=== WHAT IS NEEDED ===
The records follow. Transcribe only the lines from the line containing "กรอบเวลาที่เหมาะสมสำหรับการ" through the end, both ends included, and leave out the pictures.

(INPUT FOR THIS TASK)

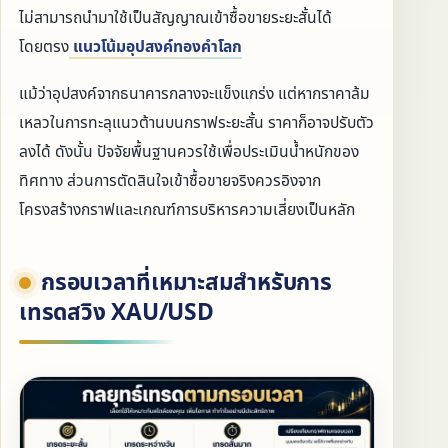
ไม่สามารถนำมาใช้เป็นสัญญาณเข้าซื้อขายระยะสั้นได้
โดยตรง
แนวโน้มอุปสงค์ทองคำโลก
แม้ว่าอุปสงค์จากธนาคารกลางจะแข็งแกร่ง แต่หากราคาล้ม
เหลวในการทะลุแนวต้านบนกราฟระยะสั้น ราคาก็อาจปรับตัว
ลงได้ ดังนั้น ปัจจัยพื้นฐานควรใช้เพื่อประเมินน้ำหนักของ
ทิศทาง ส่วนการตัดสินใจเข้าซื้อขายจริงควรอิงจาก
โครงสร้างกราฟและเกณฑ์การบริหารความเสี่ยงเป็นหลัก
กรอบเวลาที่เหมาะสมสำหรับการ
เทรดสวิง XAU/USD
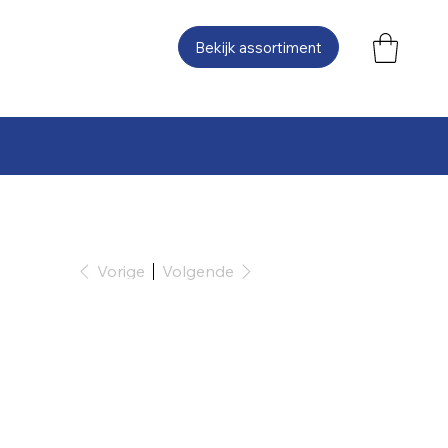
Bekijk assortiment
Vorige
Volgende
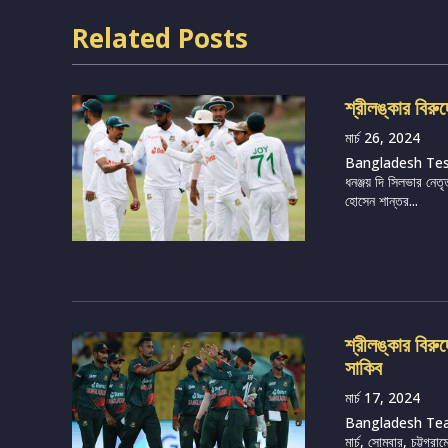
Related Posts
শ্রীলঙ্কার বিরু
মার্চ 26, 2024
Bangladesh Te
ধনঞ্জয় দি সিলভার নেতৃ
হোসেন শান্তর...
শ্রীলঙ্কার বির
সাকিব
মার্চ 17, 2024
Bangladesh Tea
মার্চ, সোমবার, চট্টগ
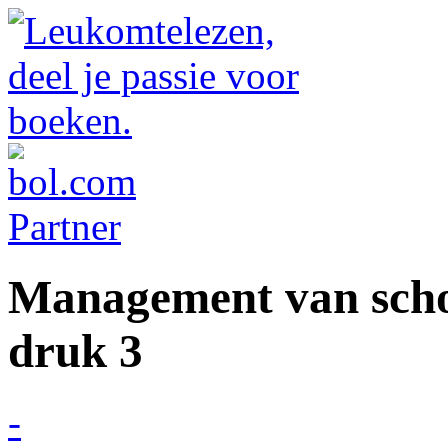
Management van scho
druk 3
-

(End INPUT FOR THIS TASK)

=== TASK ANSWER ===
กรอบเวลาที่เหมาะสมสำหรับการ
เทรดสวิง XAU/USD
Bekijk assortiment
Vorige
Volgende
Related Posts
শ্রীলঙ্কার বিরু
মার্চ 26, 2024
Bangladesh Te
ধনঞ্জয় দি সিলভার নেতৃ
হোসেন শান্তর...
শ্রীলঙ্কার বির
সাকিব
মার্চ 17, 2024
Bangladesh Tea
মার্চ, সোমবার, চট্টগ
Management van scho
druk 3
-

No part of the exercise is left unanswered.